简体繁体 English

每次下降之间的困惑度计算都会上升

[英]Perplexity calculations rise between each significantly drop

原文 2017-06-03 12:03:43 7 1 machine-learning/ tensorflow/ training-data/ perplexity

I am training a conversational agent using LSTM and tensorflow's translation model. 我正在使用LSTM和tensorflow的翻译模型训练会话代理。 I use batchwise training, resulting in a significant drop in the training data perplexity after each epoch start. 我使用分批训练，因此在每个纪元开始之后，训练数据的混乱程度明显下降。 This drop can be explained by the way I read data into batches, as I guarantee that every training pair in my training data is processed exactly once every epoch. 可以用我批量读取数据的方式来解释这一下降，因为我保证训练数据中的每个训练对在每个时期都被完全处理一次。 When a new epoch starts, the improvements done by the model in the previous epochs will show its profit as it encounters the training data once more, represented as a drop in the graph. 当一个新纪元开始时，模型在先前纪元中所做的改进将在再次遇到训练数据时显示其利润，表示为图中的下降。 Other batchwise approaches such as the one used in tensorflow's translation model, will not lead to the same behavior, as their methodology is to load the entire training data into memory, and randomly pick samples from it. 其他批量方法（例如tensorflow转换模型中使用的方法）将不会导致相同的行为，因为它们的方法是将整个训练数据加载到内存中并从中随机选择样本。

Step, Perplexity 步骤，困惑

330000, 19.36 330000，19.36
340000, 19.20 340000，19.20
350000, 17.79 350000，17.79
360000, 17.79 360000，17.79
370000, 17.93 370000，17.93
380000, 17.98 380000，17.98
390000, 18.05 390000，18.05
400000, 18.10 400000，18.10
410000, 18.14 410000，18.14
420000, 18.07 420000，18.07
430000, 16.48 430000，16.48
440000, 16.75 440000，16.75

(A small snipped from the perplexity showing a drop at 350000 and 430000. Between the drops, the perplexity is slightly rising) （从困惑中切出的一小部分显示在350000和430000处出现了下降。
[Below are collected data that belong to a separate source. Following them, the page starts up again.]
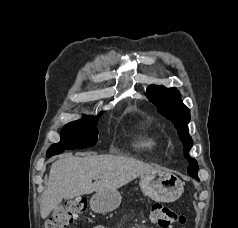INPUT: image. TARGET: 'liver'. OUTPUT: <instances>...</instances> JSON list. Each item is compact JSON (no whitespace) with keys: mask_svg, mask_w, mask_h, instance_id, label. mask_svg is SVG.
Wrapping results in <instances>:
<instances>
[{"mask_svg":"<svg viewBox=\"0 0 238 228\" xmlns=\"http://www.w3.org/2000/svg\"><path fill=\"white\" fill-rule=\"evenodd\" d=\"M155 171L160 170L125 156L62 157L51 166L47 189L40 203L41 217L46 219L63 199H73L93 192L114 191L143 174Z\"/></svg>","mask_w":238,"mask_h":228,"instance_id":"liver-1","label":"liver"}]
</instances>
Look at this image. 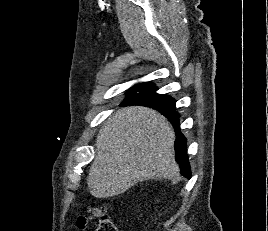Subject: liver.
I'll use <instances>...</instances> for the list:
<instances>
[{"label":"liver","mask_w":268,"mask_h":231,"mask_svg":"<svg viewBox=\"0 0 268 231\" xmlns=\"http://www.w3.org/2000/svg\"><path fill=\"white\" fill-rule=\"evenodd\" d=\"M175 133L156 110L144 106L119 109L104 122L87 176L89 192L108 198L148 179H176Z\"/></svg>","instance_id":"6515ba94"}]
</instances>
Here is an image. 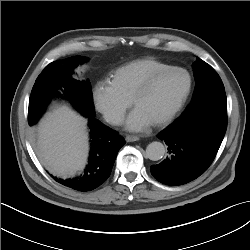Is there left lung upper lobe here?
I'll return each mask as SVG.
<instances>
[{"label": "left lung upper lobe", "instance_id": "1", "mask_svg": "<svg viewBox=\"0 0 250 250\" xmlns=\"http://www.w3.org/2000/svg\"><path fill=\"white\" fill-rule=\"evenodd\" d=\"M195 89L193 99L186 110L195 107L204 99L216 93L225 92L221 78L206 62L197 58L193 64Z\"/></svg>", "mask_w": 250, "mask_h": 250}]
</instances>
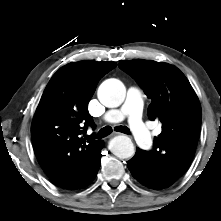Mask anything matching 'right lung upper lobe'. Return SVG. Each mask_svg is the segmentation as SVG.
<instances>
[{"label": "right lung upper lobe", "mask_w": 221, "mask_h": 221, "mask_svg": "<svg viewBox=\"0 0 221 221\" xmlns=\"http://www.w3.org/2000/svg\"><path fill=\"white\" fill-rule=\"evenodd\" d=\"M115 62L80 61L61 67L49 81L31 126L36 157L46 175L65 189L88 176L103 141L81 134L94 128L87 105Z\"/></svg>", "instance_id": "obj_1"}]
</instances>
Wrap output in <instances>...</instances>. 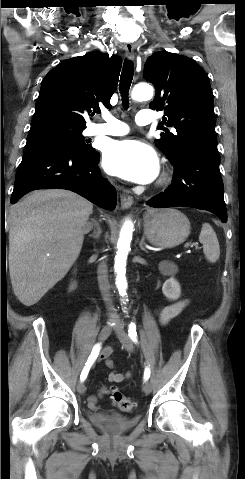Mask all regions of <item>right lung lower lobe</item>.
<instances>
[{"instance_id":"right-lung-lower-lobe-1","label":"right lung lower lobe","mask_w":245,"mask_h":479,"mask_svg":"<svg viewBox=\"0 0 245 479\" xmlns=\"http://www.w3.org/2000/svg\"><path fill=\"white\" fill-rule=\"evenodd\" d=\"M99 160L96 150L87 152L69 145H51L26 153L15 176L11 203L33 190L61 188L113 210L116 190L101 176Z\"/></svg>"}]
</instances>
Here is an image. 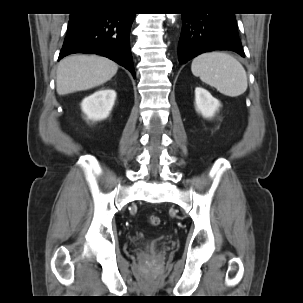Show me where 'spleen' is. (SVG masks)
Instances as JSON below:
<instances>
[{
	"label": "spleen",
	"mask_w": 303,
	"mask_h": 303,
	"mask_svg": "<svg viewBox=\"0 0 303 303\" xmlns=\"http://www.w3.org/2000/svg\"><path fill=\"white\" fill-rule=\"evenodd\" d=\"M194 76L214 87L223 95L237 97L248 86L247 75L241 63L225 52H209L194 58L191 64Z\"/></svg>",
	"instance_id": "1"
}]
</instances>
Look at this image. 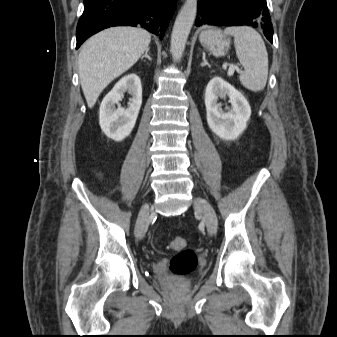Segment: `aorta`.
<instances>
[{
	"instance_id": "aorta-1",
	"label": "aorta",
	"mask_w": 337,
	"mask_h": 337,
	"mask_svg": "<svg viewBox=\"0 0 337 337\" xmlns=\"http://www.w3.org/2000/svg\"><path fill=\"white\" fill-rule=\"evenodd\" d=\"M197 3V0H186L175 20L171 34L170 51L177 61L183 55L189 33L195 21Z\"/></svg>"
}]
</instances>
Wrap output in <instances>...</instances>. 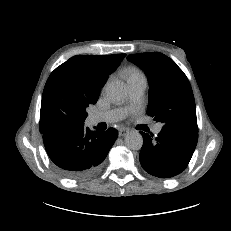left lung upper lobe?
<instances>
[{"label": "left lung upper lobe", "mask_w": 231, "mask_h": 231, "mask_svg": "<svg viewBox=\"0 0 231 231\" xmlns=\"http://www.w3.org/2000/svg\"><path fill=\"white\" fill-rule=\"evenodd\" d=\"M127 59L148 77L147 114L161 122L163 128L198 133L192 88L177 64L159 52L132 54Z\"/></svg>", "instance_id": "5c2ea615"}]
</instances>
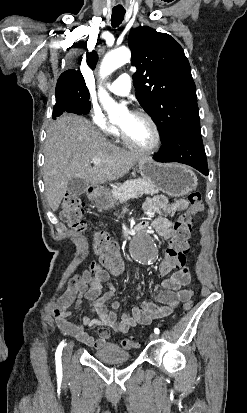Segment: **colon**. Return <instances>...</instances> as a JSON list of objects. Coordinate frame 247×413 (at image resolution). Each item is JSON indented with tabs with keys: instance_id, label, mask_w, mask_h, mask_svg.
<instances>
[{
	"instance_id": "5ec220e1",
	"label": "colon",
	"mask_w": 247,
	"mask_h": 413,
	"mask_svg": "<svg viewBox=\"0 0 247 413\" xmlns=\"http://www.w3.org/2000/svg\"><path fill=\"white\" fill-rule=\"evenodd\" d=\"M191 205V214H198L203 209L201 194L197 191L190 192L187 197ZM83 203L76 195H66L60 207V218L70 229L82 232L86 229L87 222L83 218ZM194 225V217L186 216L184 221L175 220L173 227L175 236L172 237V244L166 247L157 274L165 277L172 265H183L185 254L189 251L190 241L189 229ZM95 242L98 245L99 258L105 262L112 275H119L123 271V264L116 257L117 247L109 240L105 233H97ZM193 306L192 300H187L183 305V311L188 312ZM121 346L129 349L133 346L130 340H122Z\"/></svg>"
}]
</instances>
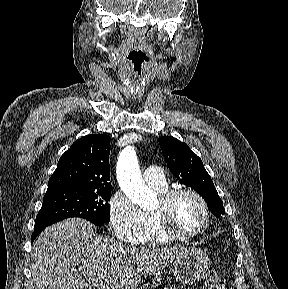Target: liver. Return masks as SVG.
<instances>
[{
    "instance_id": "1",
    "label": "liver",
    "mask_w": 288,
    "mask_h": 289,
    "mask_svg": "<svg viewBox=\"0 0 288 289\" xmlns=\"http://www.w3.org/2000/svg\"><path fill=\"white\" fill-rule=\"evenodd\" d=\"M184 251L124 246L96 236L89 221L69 218L38 236L31 272L35 289H136L140 273L155 274Z\"/></svg>"
}]
</instances>
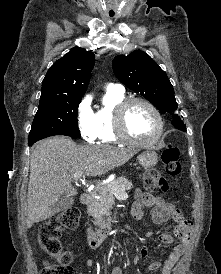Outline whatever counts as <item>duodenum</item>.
<instances>
[{"instance_id":"obj_1","label":"duodenum","mask_w":221,"mask_h":274,"mask_svg":"<svg viewBox=\"0 0 221 274\" xmlns=\"http://www.w3.org/2000/svg\"><path fill=\"white\" fill-rule=\"evenodd\" d=\"M92 201V193L84 192L80 195V202L83 205H87ZM113 232L112 226L109 223L101 225L96 230H89L87 233V242L91 248H97L106 239H108Z\"/></svg>"}]
</instances>
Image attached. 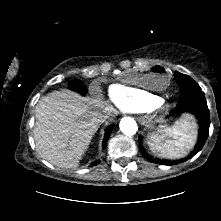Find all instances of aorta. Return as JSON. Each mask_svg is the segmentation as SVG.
Segmentation results:
<instances>
[{"mask_svg":"<svg viewBox=\"0 0 221 221\" xmlns=\"http://www.w3.org/2000/svg\"><path fill=\"white\" fill-rule=\"evenodd\" d=\"M119 127L121 132L128 136L134 135L138 130L136 121L131 117L122 118Z\"/></svg>","mask_w":221,"mask_h":221,"instance_id":"1","label":"aorta"}]
</instances>
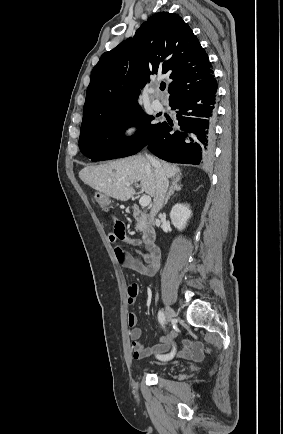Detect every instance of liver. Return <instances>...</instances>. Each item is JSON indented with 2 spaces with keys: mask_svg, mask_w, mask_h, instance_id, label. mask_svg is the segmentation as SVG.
Segmentation results:
<instances>
[{
  "mask_svg": "<svg viewBox=\"0 0 283 434\" xmlns=\"http://www.w3.org/2000/svg\"><path fill=\"white\" fill-rule=\"evenodd\" d=\"M167 178L178 176L180 168L166 162L160 163ZM79 178L91 188L116 200L127 201L136 191L133 184L140 182L142 190L149 196L156 193L154 168L143 155H134L124 159L97 166H86L79 172ZM130 186H127V184Z\"/></svg>",
  "mask_w": 283,
  "mask_h": 434,
  "instance_id": "liver-1",
  "label": "liver"
}]
</instances>
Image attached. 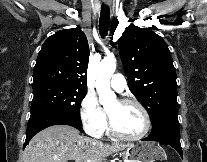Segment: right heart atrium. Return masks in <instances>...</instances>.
Returning <instances> with one entry per match:
<instances>
[{"label": "right heart atrium", "instance_id": "d8ad5b80", "mask_svg": "<svg viewBox=\"0 0 207 162\" xmlns=\"http://www.w3.org/2000/svg\"><path fill=\"white\" fill-rule=\"evenodd\" d=\"M80 120L91 135L101 136L107 127V118L94 93L88 92L80 105Z\"/></svg>", "mask_w": 207, "mask_h": 162}]
</instances>
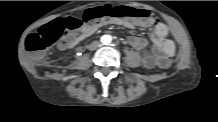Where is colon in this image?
<instances>
[{"instance_id": "5ec220e1", "label": "colon", "mask_w": 218, "mask_h": 122, "mask_svg": "<svg viewBox=\"0 0 218 122\" xmlns=\"http://www.w3.org/2000/svg\"><path fill=\"white\" fill-rule=\"evenodd\" d=\"M136 18V23L143 28L154 25V17L144 7L128 6L127 4L104 3L98 6H89L81 11V20L91 23L93 20L106 18ZM80 22L74 15H65L57 20L48 22L47 27L41 29L38 35H29L25 39V48L31 53H37L42 48H48L80 27ZM172 65L169 57L158 60V67L168 69Z\"/></svg>"}]
</instances>
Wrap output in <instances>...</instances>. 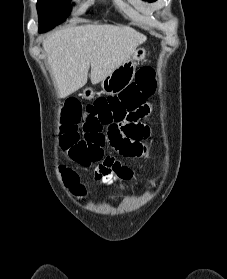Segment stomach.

在下降之间，困惑度略有上升）

However, my question is regarding the trend after the drop. 但是，我的问题是关于下降之后的趋势。 From the graph, it is clearly that the perplexity is slightly rising (for every epoch after step ~350000), until the next drop. 从图中可以明显看出，困惑度略有上升（在步骤〜350000之后的每个时期），直到下一个下降为止。 Can someone give an answer or theory for why this is happening? 有人可以给出答案或理论来解释为什么会这样吗？